Bipartite Graphs - Maximum subset of one partition with at most n neighbours - NP-hard?

Question

Given:

• A bipartite graph G=(U,V,E)
• Integers n and k.

Decision Problem:

• Is there a subset of U of size k that has at most n neighbours?

I am trying to figure out whether this problem is NP-hard (I suspect so), but couldn't find any reduction so far. The only well-known NP-hard problems for bipartite graphs seem to be finding bipartite subgraphs in graphs [1], and railway schedule optimization. It seems somewhat like an inverse of set cover, but is also different from set packing (which appears called as inverse of set cover).

Does anyone have ideas which problems could be related?

[1]: Computers and Intractability: A Guide to the Theory of NP-Completeness

Answer 1

It's NP-complete by a reduction from cliques in graphs.
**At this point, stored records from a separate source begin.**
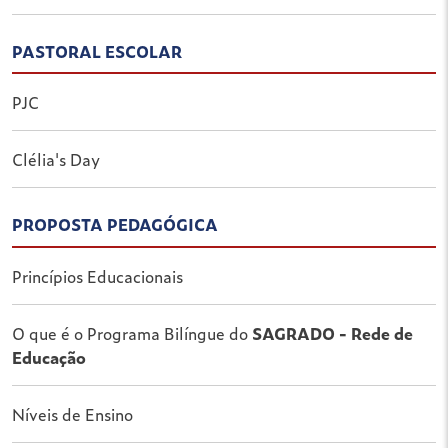
PASTORAL ESCOLAR
PJC
Clélia's Day
PROPOSTA PEDAGÓGICA
Princípios Educacionais
O que é o Programa Bilíngue do
SAGRADO - Rede de
Educação
Níveis de Ensino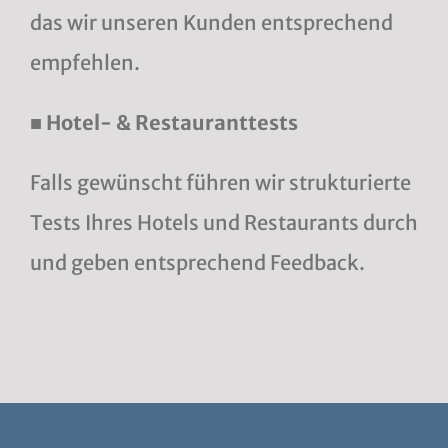
das wir unseren Kunden entsprechend
empfehlen.
■ Hotel- & Restauranttests
Falls gewünscht führen wir strukturierte
Tests Ihres Hotels und Restaurants durch
und geben entsprechend Feedback.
Given an arbitrary graph $G$, construct a bipartite graph from its incidence matrix, by making one side $U$ of the bipartition correspond to the edges of $G$ and the other side correspond to the vertices of $G$. Then $G$ has a clique of size $\omega$ if and only if the constructed bipartite graph has a set of $\binom{\omega}{2}$ vertices in $U$ that has at most $\omega$ neighbors on the other side of the bipartition.